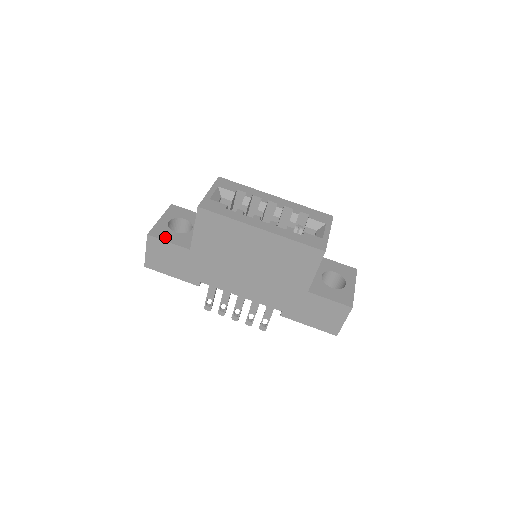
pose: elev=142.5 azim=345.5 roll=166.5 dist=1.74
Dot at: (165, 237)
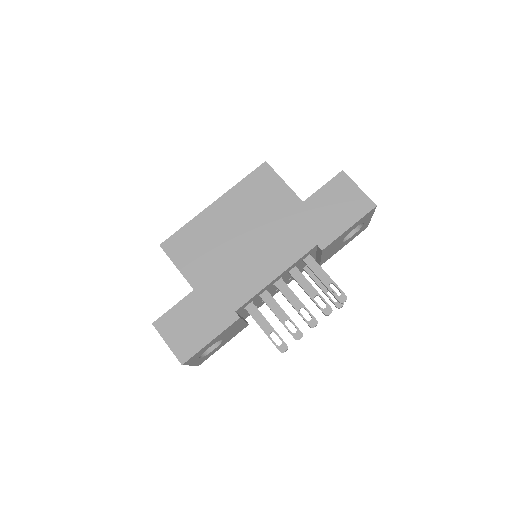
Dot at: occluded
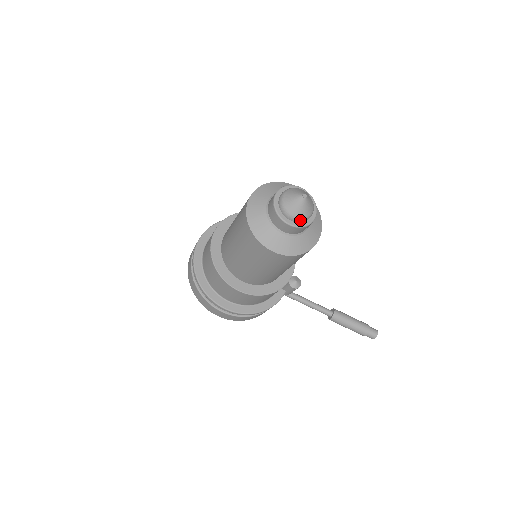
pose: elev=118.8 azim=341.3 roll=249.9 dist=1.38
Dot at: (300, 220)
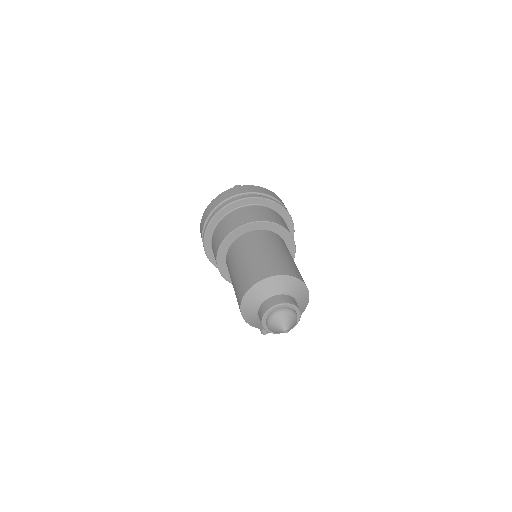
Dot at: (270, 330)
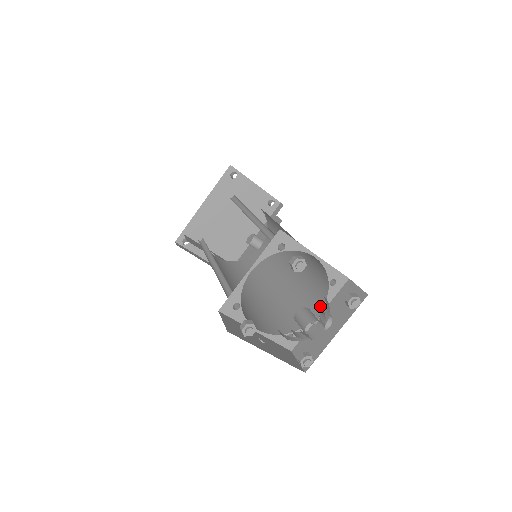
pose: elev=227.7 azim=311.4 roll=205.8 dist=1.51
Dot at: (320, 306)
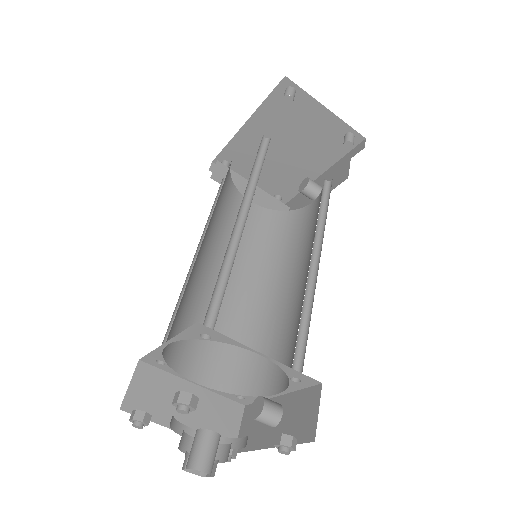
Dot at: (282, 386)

→ **Job**
Locate every line in the records that contains the string "pose", and copy each such line in full.

→ **Response**
pose: elev=142.5 azim=345.5 roll=166.5 dist=1.74
pose: elev=118.8 azim=341.3 roll=249.9 dist=1.38
pose: elev=227.7 azim=311.4 roll=205.8 dist=1.51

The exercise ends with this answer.